**Recorded data**
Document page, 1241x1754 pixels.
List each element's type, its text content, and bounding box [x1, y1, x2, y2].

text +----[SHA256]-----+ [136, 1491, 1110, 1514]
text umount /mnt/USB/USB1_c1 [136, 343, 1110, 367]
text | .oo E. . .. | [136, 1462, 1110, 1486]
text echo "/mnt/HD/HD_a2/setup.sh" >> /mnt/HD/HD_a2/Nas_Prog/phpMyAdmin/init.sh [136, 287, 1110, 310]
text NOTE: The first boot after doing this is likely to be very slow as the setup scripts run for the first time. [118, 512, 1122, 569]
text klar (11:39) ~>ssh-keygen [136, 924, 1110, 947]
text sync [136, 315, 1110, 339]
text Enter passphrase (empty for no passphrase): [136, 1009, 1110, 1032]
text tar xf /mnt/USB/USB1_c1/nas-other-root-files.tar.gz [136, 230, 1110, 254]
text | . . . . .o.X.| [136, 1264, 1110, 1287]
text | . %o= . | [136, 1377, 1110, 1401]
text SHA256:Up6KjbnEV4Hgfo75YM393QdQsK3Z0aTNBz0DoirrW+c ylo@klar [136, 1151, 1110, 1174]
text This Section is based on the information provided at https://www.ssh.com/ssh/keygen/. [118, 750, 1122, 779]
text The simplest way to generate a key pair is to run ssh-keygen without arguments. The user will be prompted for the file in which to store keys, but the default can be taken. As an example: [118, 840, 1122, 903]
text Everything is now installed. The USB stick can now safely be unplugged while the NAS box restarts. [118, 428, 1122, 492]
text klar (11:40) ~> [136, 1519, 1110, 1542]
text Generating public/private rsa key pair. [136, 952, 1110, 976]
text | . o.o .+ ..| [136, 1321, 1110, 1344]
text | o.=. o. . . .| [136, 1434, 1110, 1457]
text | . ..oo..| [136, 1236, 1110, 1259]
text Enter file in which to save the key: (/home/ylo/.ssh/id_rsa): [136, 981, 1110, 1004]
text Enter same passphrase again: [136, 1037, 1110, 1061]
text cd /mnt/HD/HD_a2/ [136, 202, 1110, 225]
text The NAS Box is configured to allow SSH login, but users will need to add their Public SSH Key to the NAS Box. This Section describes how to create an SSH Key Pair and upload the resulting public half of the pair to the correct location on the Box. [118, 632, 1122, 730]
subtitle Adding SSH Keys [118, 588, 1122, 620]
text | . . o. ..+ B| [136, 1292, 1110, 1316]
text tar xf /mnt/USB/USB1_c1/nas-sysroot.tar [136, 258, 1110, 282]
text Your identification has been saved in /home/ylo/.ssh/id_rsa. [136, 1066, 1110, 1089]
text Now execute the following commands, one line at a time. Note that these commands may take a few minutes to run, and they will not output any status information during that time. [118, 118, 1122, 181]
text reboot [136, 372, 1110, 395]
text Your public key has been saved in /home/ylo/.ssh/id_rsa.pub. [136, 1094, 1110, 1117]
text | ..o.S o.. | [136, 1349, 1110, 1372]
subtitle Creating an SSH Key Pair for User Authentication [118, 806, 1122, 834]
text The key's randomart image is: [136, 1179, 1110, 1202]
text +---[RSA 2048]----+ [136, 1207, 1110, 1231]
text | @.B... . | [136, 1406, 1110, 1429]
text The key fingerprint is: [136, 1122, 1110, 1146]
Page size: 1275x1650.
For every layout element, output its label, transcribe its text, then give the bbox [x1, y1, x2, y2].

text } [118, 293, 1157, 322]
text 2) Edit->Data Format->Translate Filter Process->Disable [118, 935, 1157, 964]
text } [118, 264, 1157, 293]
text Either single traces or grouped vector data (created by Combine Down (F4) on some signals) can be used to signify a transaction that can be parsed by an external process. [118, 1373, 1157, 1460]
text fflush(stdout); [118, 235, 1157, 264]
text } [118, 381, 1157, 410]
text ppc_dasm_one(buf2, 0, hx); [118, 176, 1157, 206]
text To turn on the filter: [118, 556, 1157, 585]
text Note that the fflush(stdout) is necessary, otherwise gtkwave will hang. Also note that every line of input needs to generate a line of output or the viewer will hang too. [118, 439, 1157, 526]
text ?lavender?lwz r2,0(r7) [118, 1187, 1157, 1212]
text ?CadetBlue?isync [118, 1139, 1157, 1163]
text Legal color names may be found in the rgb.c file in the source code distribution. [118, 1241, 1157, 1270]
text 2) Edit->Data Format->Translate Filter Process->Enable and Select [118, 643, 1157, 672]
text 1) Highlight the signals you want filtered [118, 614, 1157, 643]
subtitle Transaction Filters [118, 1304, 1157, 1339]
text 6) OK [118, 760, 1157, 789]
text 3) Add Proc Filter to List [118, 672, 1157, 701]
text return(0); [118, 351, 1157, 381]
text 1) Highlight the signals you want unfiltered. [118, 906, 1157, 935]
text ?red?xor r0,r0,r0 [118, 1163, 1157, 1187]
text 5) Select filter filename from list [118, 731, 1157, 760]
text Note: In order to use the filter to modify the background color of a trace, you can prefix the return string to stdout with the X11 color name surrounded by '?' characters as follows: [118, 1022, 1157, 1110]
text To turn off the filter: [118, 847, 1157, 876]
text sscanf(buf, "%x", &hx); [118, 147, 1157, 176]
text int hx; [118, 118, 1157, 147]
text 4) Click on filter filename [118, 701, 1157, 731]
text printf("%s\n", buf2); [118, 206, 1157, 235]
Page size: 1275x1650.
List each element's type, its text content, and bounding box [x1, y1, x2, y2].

**Instructions to follow**
Extract every line from the entries above and reproduce each one unchanged, character for character.

**Solution to the problem**
Document page, 1241x1754 pixels.
List each element's type, its text content, and bounding box [x1, y1, x2, y2].

text +----[SHA256]-----+ [136, 1491, 1110, 1514]
text umount /mnt/USB/USB1_c1 [136, 343, 1110, 367]
text | .oo E. . .. | [136, 1462, 1110, 1486]
text echo "/mnt/HD/HD_a2/setup.sh" >> /mnt/HD/HD_a2/Nas_Prog/phpMyAdmin/init.sh [136, 287, 1110, 310]
text NOTE: The first boot after doing this is likely to be very slow as the setup scripts run for the first time. [118, 512, 1122, 569]
text klar (11:39) ~>ssh-keygen [136, 924, 1110, 947]
text sync [136, 315, 1110, 339]
text Enter passphrase (empty for no passphrase): [136, 1009, 1110, 1032]
text tar xf /mnt/USB/USB1_c1/nas-other-root-files.tar.gz [136, 230, 1110, 254]
text | . . . . .o.X.| [136, 1264, 1110, 1287]
text | . %o= . | [136, 1377, 1110, 1401]
text SHA256:Up6KjbnEV4Hgfo75YM393QdQsK3Z0aTNBz0DoirrW+c ylo@klar [136, 1151, 1110, 1174]
text This Section is based on the information provided at https://www.ssh.com/ssh/keygen/. [118, 750, 1122, 779]
text The simplest way to generate a key pair is to run ssh-keygen without arguments. The user will be prompted for the file in which to store keys, but the default can be taken. As an example: [118, 840, 1122, 903]
text Everything is now installed. The USB stick can now safely be unplugged while the NAS box restarts. [118, 428, 1122, 492]
text klar (11:40) ~> [136, 1519, 1110, 1542]
text Generating public/private rsa key pair. [136, 952, 1110, 976]
text | . o.o .+ ..| [136, 1321, 1110, 1344]
text | o.=. o. . . .| [136, 1434, 1110, 1457]
text | . ..oo..| [136, 1236, 1110, 1259]
text Enter file in which to save the key: (/home/ylo/.ssh/id_rsa): [136, 981, 1110, 1004]
text Enter same passphrase again: [136, 1037, 1110, 1061]
text cd /mnt/HD/HD_a2/ [136, 202, 1110, 225]
text The NAS Box is configured to allow SSH login, but users will need to add their Public SSH Key to the NAS Box. This Section describes how to create an SSH Key Pair and upload the resulting public half of the pair to the correct location on the Box. [118, 632, 1122, 730]
subtitle Adding SSH Keys [118, 588, 1122, 620]
text | . . o. ..+ B| [136, 1292, 1110, 1316]
text tar xf /mnt/USB/USB1_c1/nas-sysroot.tar [136, 258, 1110, 282]
text Your identification has been saved in /home/ylo/.ssh/id_rsa. [136, 1066, 1110, 1089]
text Now execute the following commands, one line at a time. Note that these commands may take a few minutes to run, and they will not output any status information during that time. [118, 118, 1122, 181]
text reboot [136, 372, 1110, 395]
text Your public key has been saved in /home/ylo/.ssh/id_rsa.pub. [136, 1094, 1110, 1117]
text | ..o.S o.. | [136, 1349, 1110, 1372]
subtitle Creating an SSH Key Pair for User Authentication [118, 806, 1122, 834]
text The key's randomart image is: [136, 1179, 1110, 1202]
text +---[RSA 2048]----+ [136, 1207, 1110, 1231]
text | @.B... . | [136, 1406, 1110, 1429]
text The key fingerprint is: [136, 1122, 1110, 1146]
Page size: 1275x1650.
For every layout element, output its label, transcribe its text, then give the bbox [x1, y1, x2, y2].

text } [118, 293, 1157, 322]
text 2) Edit->Data Format->Translate Filter Process->Disable [118, 935, 1157, 964]
text } [118, 264, 1157, 293]
text Either single traces or grouped vector data (created by Combine Down (F4) on some signals) can be used to signify a transaction that can be parsed by an external process. [118, 1373, 1157, 1460]
text fflush(stdout); [118, 235, 1157, 264]
text } [118, 381, 1157, 410]
text ppc_dasm_one(buf2, 0, hx); [118, 176, 1157, 206]
text To turn on the filter: [118, 556, 1157, 585]
text Note that the fflush(stdout) is necessary, otherwise gtkwave will hang. Also note that every line of input needs to generate a line of output or the viewer will hang too. [118, 439, 1157, 526]
text ?lavender?lwz r2,0(r7) [118, 1187, 1157, 1212]
text ?CadetBlue?isync [118, 1139, 1157, 1163]
text Legal color names may be found in the rgb.c file in the source code distribution. [118, 1241, 1157, 1270]
text 2) Edit->Data Format->Translate Filter Process->Enable and Select [118, 643, 1157, 672]
text 1) Highlight the signals you want filtered [118, 614, 1157, 643]
subtitle Transaction Filters [118, 1304, 1157, 1339]
text 6) OK [118, 760, 1157, 789]
text 3) Add Proc Filter to List [118, 672, 1157, 701]
text return(0); [118, 351, 1157, 381]
text 1) Highlight the signals you want unfiltered. [118, 906, 1157, 935]
text ?red?xor r0,r0,r0 [118, 1163, 1157, 1187]
text 5) Select filter filename from list [118, 731, 1157, 760]
text Note: In order to use the filter to modify the background color of a trace, you can prefix the return string to stdout with the X11 color name surrounded by '?' characters as follows: [118, 1022, 1157, 1110]
text To turn off the filter: [118, 847, 1157, 876]
text sscanf(buf, "%x", &hx); [118, 147, 1157, 176]
text int hx; [118, 118, 1157, 147]
text 4) Click on filter filename [118, 701, 1157, 731]
text printf("%s\n", buf2); [118, 206, 1157, 235]
Page size: 1275x1650.
List each element's type, its text content, and bounding box [x1, y1, x2, y2].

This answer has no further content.